Katz3さんが、reference book(レファ本)の訳語「参考図書」について疑問を呈しているのが目に留まり、「そういえば、こんなんあったなぁ」と、たまたま手許にある『「参考図書」の用語の変遷』国大図協(1970)なるパンフのコピーを。
なんでも先行研究ってのがあるんだねぇ(・o・;)
いろんな図書館本から、reference bookの訳語にあたるものを抜書き。
主要文献を総ざらえしてるんだけど、要するに、
明治末から「参考図書」と「参考書」の2つの訳語が成立して、それが昭和30年前後まで続くんだけど、それ以降は「参考図書」だけになっていく
と読み取れる。
「参考須要の書籍類」 東京書籍館規則(1875) 「参考図書類」 太田為三郎(1908) 「参考書類」 堀謙徳(1909) あとは昭和30年前後まで、「参考図書」と「参考書」の2本立て。 昭和40年代からは「参考図書」に一本化される傾向。
いやぁ、しかしなんでも先行研究ってのはあるんだね。
辞書では
ouvrages de re´fe´rence 参考書 白水社模範仏和(1950) Nachschlagebuch 参考書,便覧 岩波独和(1953) Nachschlagewerk 便覧、辞書、百科全書 木村相良独和(1963) book of reference, reference book 参考書 岩波英和(1969) reference book 参考図書 岩波英和大(1970)
だったという。
考察
上記の本によれば、訳語としては、早期に定着し、安定的に使われてきたようにみえる。「参考書」という有力語が昭和30年前後まで並立してたようだがその後、脱落。参考書っていうと、「学習参考書」と受け取られてしまうになったからだろう。

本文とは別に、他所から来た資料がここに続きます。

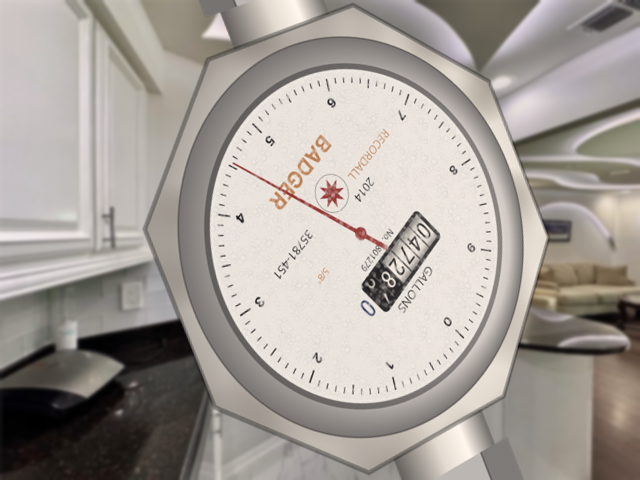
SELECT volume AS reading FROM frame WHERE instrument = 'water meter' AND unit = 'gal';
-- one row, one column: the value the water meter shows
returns 472874.5 gal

でも、reference bookの前半のreferenceってば、katz3氏とおなじく「参考じゃなくて参照であろう」とはわちきも常々思っていたところ。ほんとは、参考図書じゃなくて「参照図書」「参照書」ってのが正しい漢語訳ではあろう。
実際、昭和20年代さる官庁図書館のレファレンス係が、「参照係」という名称だったという事実も最近発見してるのだo(゚ー゚*o)(ノ*゚ー゚)ノ。
文明周辺国
これは仮説だけど、
Reference bookの訳語が、「参考+図書or書」という形で図書館用語としては例外的に極めて早期に定着しちゃったせいで、そのアトに紹介されたreference work/serviceの訳語に影響して、サービス名が「参考事務」になっちゃった。
そしてこのことが、日本人がreference serviceを理解するのに妨げとなった
のではなかろうかと。
これは、文明の周辺国(日本)の宿命なんだろうけが。
英米の世界では。
まづ先に、referenceって概念があって、そのあとに、reference bookやrefernce workってもんが成立する。
日本では。
辞書や事典を英語じゃreference bookって総称してるみたいですが、訳語をつくりませう。そうですね、参考書がいいでせう(明治期)
え、reference workってな業務があるんすか?*1 うーん訳語を作らねば…。reference bookを参考書って訳しちゃってるしな。じゃ、ちょっとヘンだけど参考事務でどうでしょ(大正期)
ってなカンジ。そしてその戦前期の頂点に「図書館参考事務」という和製library shoolの講座名がある(昭17)。
戦後も
で、reference workは戦後の日本人にだってワカランままで。「リファレンスはへべれけ」だったわけで。
で、このボタンのかけちがいが今にいたるも影響していて、それは別にとりあげるつもりだけど、もういいじゃん、レファレンスを日本語的に縮約して「レファ本」と呼んだのが社会評論家の日垣隆氏。